======== Given data ========
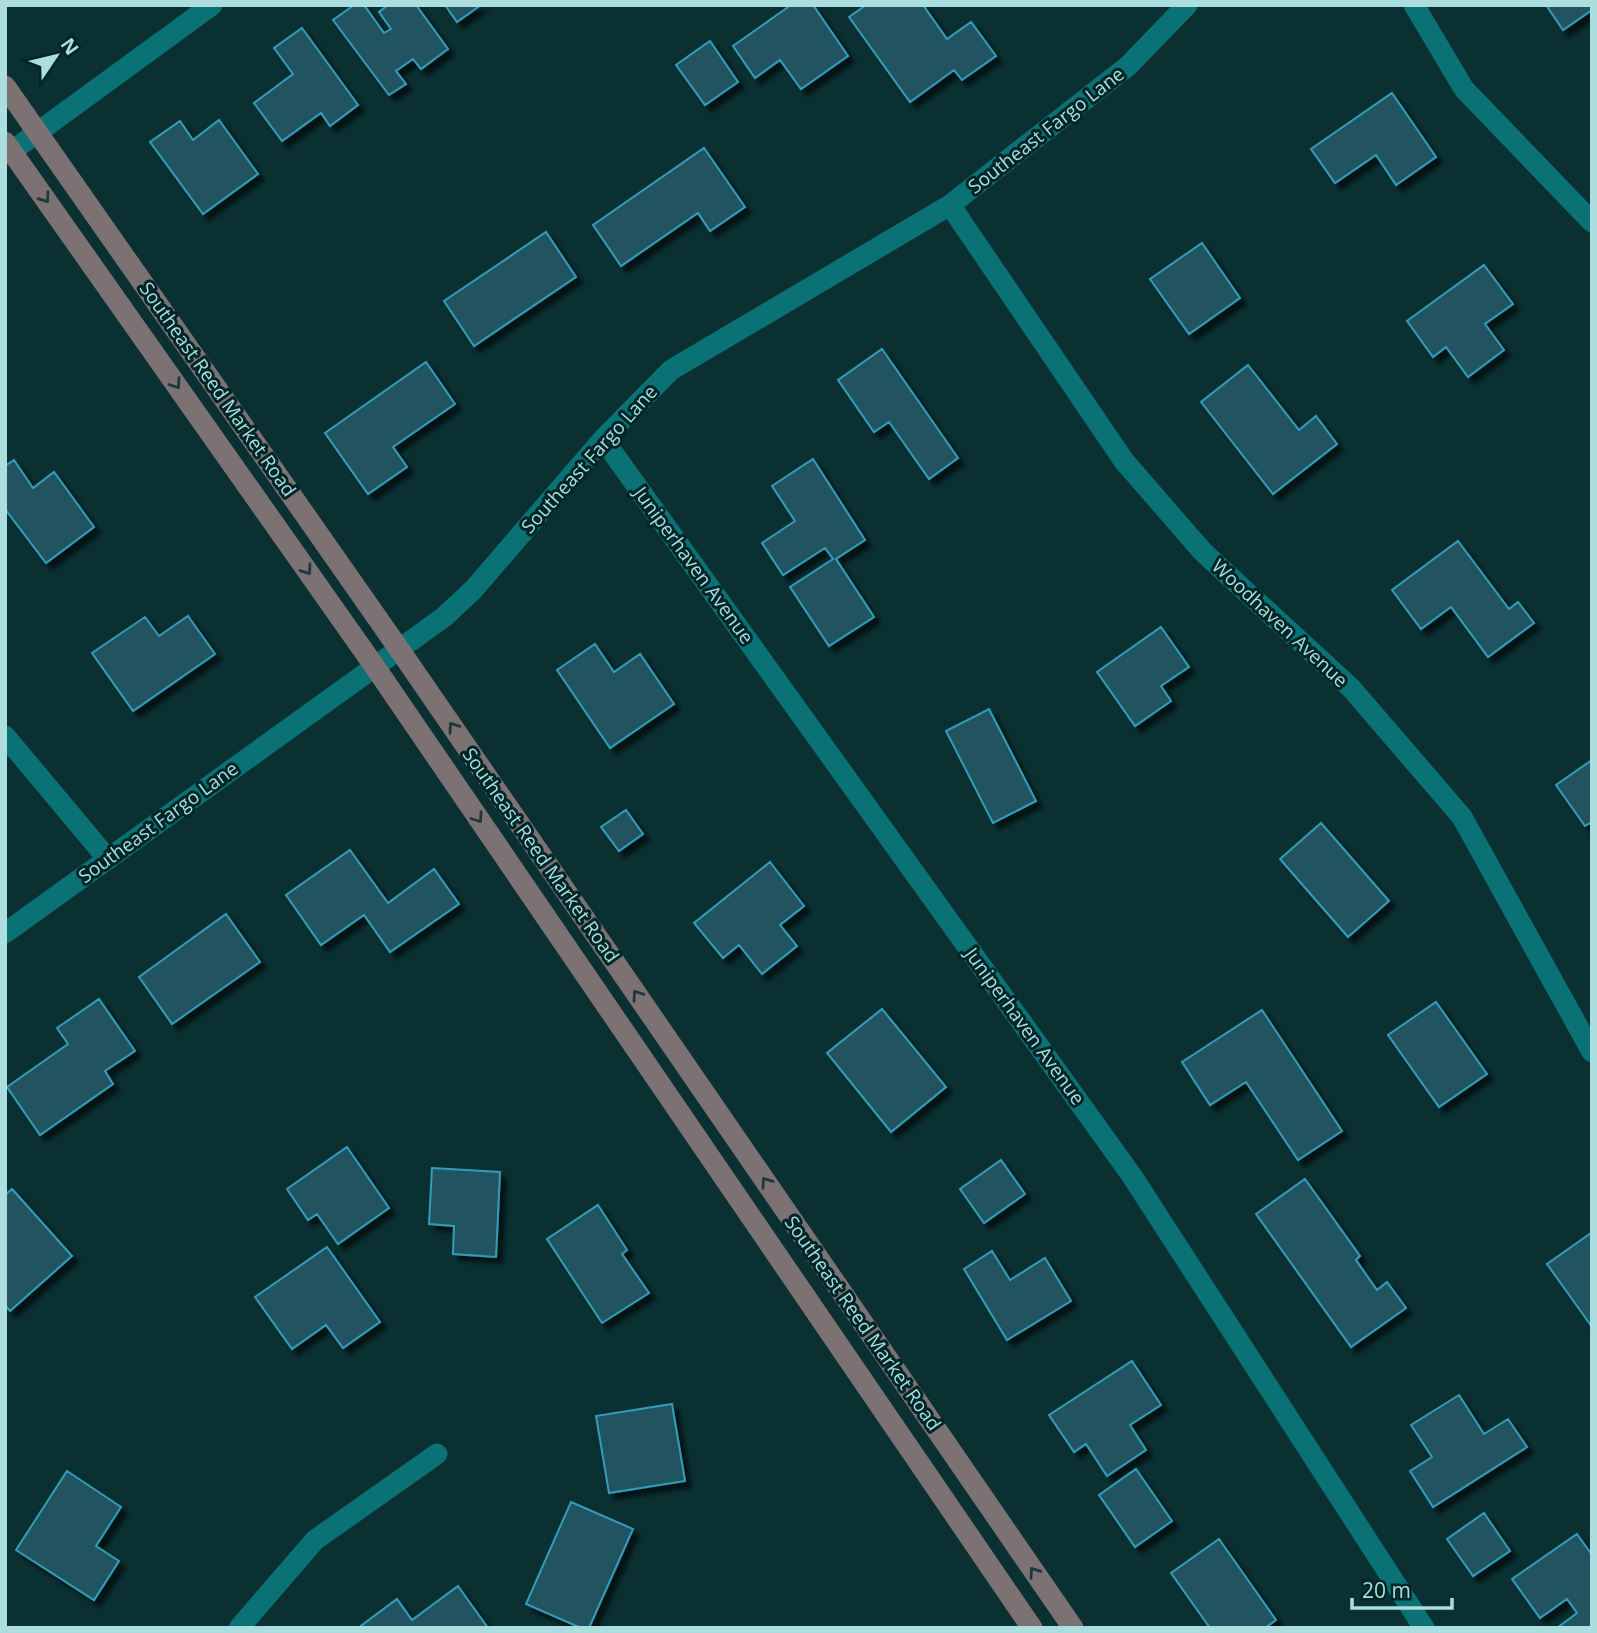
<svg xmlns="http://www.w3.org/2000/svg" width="1597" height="1633" font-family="'Open Sans',sans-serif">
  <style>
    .building { fill: #215361; stroke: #329dba; stroke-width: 2; filter: url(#shadow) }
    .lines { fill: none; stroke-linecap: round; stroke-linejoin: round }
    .street { stroke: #0a7175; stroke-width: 21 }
    .primary { stroke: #7c7274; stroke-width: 21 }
    .oneway { stroke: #1f393b }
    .labels { text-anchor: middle; stroke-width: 6; stroke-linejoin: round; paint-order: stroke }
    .street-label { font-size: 19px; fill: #acdee0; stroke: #002628 }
  </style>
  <defs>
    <filter id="shadow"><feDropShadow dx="6" dy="6" stdDeviation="2" flood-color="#0009"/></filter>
  </defs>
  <rect width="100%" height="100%" fill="#0a3032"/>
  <path class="building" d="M 354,5 L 364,5 L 384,33 L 391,29 L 379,12 L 388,5 L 416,5 L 448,49 L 421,69 L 413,59 L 396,71 L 406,84 L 389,95 L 333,20 Z
    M 445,5 L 481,5 L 457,22 Z
    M 791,5 L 813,5 L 848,56 L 801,89 L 780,60 L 755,78 L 733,46 Z
    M 866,5 L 923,5 L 947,39 L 971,22 L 996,56 L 962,80 L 954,70 L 910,102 L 849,17 Z
    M 1546,5 L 1592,5 L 1592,10 L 1563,30 Z
    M 302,28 L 358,105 L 330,126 L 321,113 L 282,141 L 254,103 L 293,74 L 274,48 Z
    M 710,41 L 738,82 L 705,105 L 676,65 Z
    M 1392,93 L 1436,157 L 1396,185 L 1376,155 L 1335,183 L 1311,149 Z
    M 219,120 L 258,174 L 203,214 L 150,142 L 180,121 L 193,140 Z
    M 704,148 L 745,207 L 710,231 L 698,213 L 621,266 L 593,225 Z
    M 546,232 L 576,277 L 474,346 L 444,301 Z
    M 1202,243 L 1240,298 L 1189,334 L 1150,279 Z
    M 1484,265 L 1513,304 L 1485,324 L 1504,350 L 1468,377 L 1446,347 L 1433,357 L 1407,321 Z
    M 882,349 L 958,458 L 929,479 L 889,422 L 874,432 L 838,380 Z
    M 426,362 L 455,404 L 393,447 L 407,467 L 368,494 L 325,433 Z
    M 1248,365 L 1299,430 L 1316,416 L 1337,444 L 1273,494 L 1201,402 Z
    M 813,459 L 865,540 L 836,559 L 874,617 L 829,646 L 790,587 L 833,559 L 825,548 L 783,575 L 762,543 L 795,521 L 772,486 Z
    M 14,460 L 33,488 L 54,472 L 94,527 L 46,563 L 5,509 L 5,466 Z
    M 1458,541 L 1509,609 L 1518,602 L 1534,623 L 1488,657 L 1451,607 L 1421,629 L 1392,590 Z
    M 188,616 L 215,654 L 133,711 L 92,653 L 145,617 L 159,636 Z
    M 1161,627 L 1189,667 L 1161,686 L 1171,701 L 1135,726 L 1097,672 Z
    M 595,644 L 614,672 L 640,654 L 674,704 L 610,748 L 557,670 Z
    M 989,709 L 1036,801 L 993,823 L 946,731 Z
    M 1592,760 L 1592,822 L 1585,826 L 1556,785 Z
    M 626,810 L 643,834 L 619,851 L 601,827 Z
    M 1321,823 L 1389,901 L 1348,937 L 1280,859 Z
    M 350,850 L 388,903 L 434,869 L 459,904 L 390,952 L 364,915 L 321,945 L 286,895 Z
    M 770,862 L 804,906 L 780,925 L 797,946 L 762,974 L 739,945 L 723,958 L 694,923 Z
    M 226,914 L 260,962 L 172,1024 L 139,977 Z
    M 99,999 L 135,1051 L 105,1071 L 113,1084 L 40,1135 L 7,1087 L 68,1044 L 57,1028 Z
    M 1436,1002 L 1487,1074 L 1439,1107 L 1388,1035 Z
    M 882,1009 L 946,1087 L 891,1132 L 827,1053 Z
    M 1262,1010 L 1342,1131 L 1298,1160 L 1246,1082 L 1210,1105 L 1182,1062 Z
    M 347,1147 L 389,1208 L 338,1244 L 317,1214 L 308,1220 L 287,1189 Z
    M 1001,1160 L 1025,1194 L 984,1223 L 960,1189 Z
    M 432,1168 L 500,1172 L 496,1257 L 453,1254 L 454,1226 L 429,1224 Z
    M 1305,1179 L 1360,1256 L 1356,1260 L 1377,1290 L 1387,1282 L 1406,1308 L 1351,1347 L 1256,1214 Z
    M 12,1189 L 72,1256 L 10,1311 L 5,1305 L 5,1195 Z
    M 598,1205 L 627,1250 L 622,1254 L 649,1293 L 602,1323 L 547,1239 Z
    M 1591,1233 L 1592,1233 L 1592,1327 L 1547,1264 Z
    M 327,1247 L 380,1322 L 343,1348 L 326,1325 L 292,1349 L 255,1297 Z
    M 992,1251 L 1010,1280 L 1045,1258 L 1071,1301 L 1007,1340 L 964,1269 Z
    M 1132,1361 L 1161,1405 L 1130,1425 L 1146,1450 L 1107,1476 L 1086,1444 L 1074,1452 L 1049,1415 Z
    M 1459,1395 L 1484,1434 L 1508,1419 L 1527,1447 L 1433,1507 L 1410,1471 L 1432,1457 L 1411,1425 Z
    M 672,1404 L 685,1481 L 609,1493 L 596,1416 Z
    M 1136,1469 L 1172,1521 L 1135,1547 L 1099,1495 Z
    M 67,1471 L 121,1507 L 96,1546 L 119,1561 L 94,1600 L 16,1550 Z
    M 571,1502 L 633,1529 L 589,1628 L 581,1628 L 526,1604 Z
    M 1484,1513 L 1510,1551 L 1473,1576 L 1447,1539 Z
    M 1577,1534 L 1592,1555 L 1592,1628 L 1557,1628 L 1577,1613 L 1567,1599 L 1540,1618 L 1512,1579 Z
    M 1219,1539 L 1276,1620 L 1265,1628 L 1210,1628 L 1171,1573 Z
    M 458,1586 L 488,1628 L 358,1628 L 397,1599 L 412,1620 Z"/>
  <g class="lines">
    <path class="street" d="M 1414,5 L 1464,89 L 1592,222
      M 12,151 L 212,5
      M 950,205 L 1124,461 L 1203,552 L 1351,688 L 1462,817 L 1592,1052
      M 603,439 L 1132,1176 L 1424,1628
      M 5,736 L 107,858
      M 5,933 L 444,617 L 473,590 L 603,439 L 671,370 L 950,205 L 1128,66 L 1187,5
      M 239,1628 L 315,1540 L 437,1454"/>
    <path class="primary" d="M 5,86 L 399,649 L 1073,1628
      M 5,142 L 375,667 L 1032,1628"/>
  </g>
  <defs><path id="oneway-chevron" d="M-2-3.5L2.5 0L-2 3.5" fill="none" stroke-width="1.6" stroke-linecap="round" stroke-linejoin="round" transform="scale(1.75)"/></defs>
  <g class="oneway">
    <use href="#oneway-chevron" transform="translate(45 198) rotate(55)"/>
    <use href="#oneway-chevron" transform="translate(176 384) rotate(55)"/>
    <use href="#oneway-chevron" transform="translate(307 570) rotate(55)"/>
    <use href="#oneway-chevron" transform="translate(453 727) rotate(-125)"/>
    <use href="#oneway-chevron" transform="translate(478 818) rotate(56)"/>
    <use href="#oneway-chevron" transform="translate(637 995) rotate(-125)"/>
    <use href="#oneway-chevron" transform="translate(766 1182) rotate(-125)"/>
    <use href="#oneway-chevron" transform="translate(1034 1572) rotate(-125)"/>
  </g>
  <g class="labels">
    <g class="street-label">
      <text transform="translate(1046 130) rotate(-38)" y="7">Southeast Fargo Lane</text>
      <text transform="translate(218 389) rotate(55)" y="7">Southeast Reed Market Road</text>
      <text transform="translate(589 459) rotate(-48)" y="7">Southeast Fargo Lane</text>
      <text transform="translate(694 565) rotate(54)" y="7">Juniperhaven Avenue</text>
      <text transform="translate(1280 623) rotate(43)" y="7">Woodhaven Avenue</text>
      <text transform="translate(158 822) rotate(-36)" y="7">Southeast Fargo Lane</text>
      <text transform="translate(541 855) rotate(55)" y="7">Southeast Reed Market Road</text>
      <text transform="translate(1025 1026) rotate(54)" y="7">Juniperhaven Avenue</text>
      <text transform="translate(863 1323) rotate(55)" y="7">Southeast Reed Market Road</text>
    </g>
  </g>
  <rect width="1597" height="1633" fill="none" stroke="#acdee0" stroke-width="14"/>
  <g transform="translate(56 56) rotate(55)" stroke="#002628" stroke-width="5" paint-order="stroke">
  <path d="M0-5L12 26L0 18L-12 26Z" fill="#acdee0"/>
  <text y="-10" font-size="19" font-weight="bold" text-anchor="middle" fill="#acdee0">N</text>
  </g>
  <path d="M1352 1598v10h100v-10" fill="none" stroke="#acdee0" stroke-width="3.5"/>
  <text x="1362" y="1598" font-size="21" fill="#acdee0" stroke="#002628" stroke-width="5" paint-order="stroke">20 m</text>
</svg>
========
**Activity**. Go through the data above and copy each line in which "anchor" appears.

**Finished task**.
    .labels { text-anchor: middle; stroke-width: 6; stroke-linejoin: round; paint-order: stroke }
  <text y="-10" font-size="19" font-weight="bold" text-anchor="middle" fill="#acdee0">N</text>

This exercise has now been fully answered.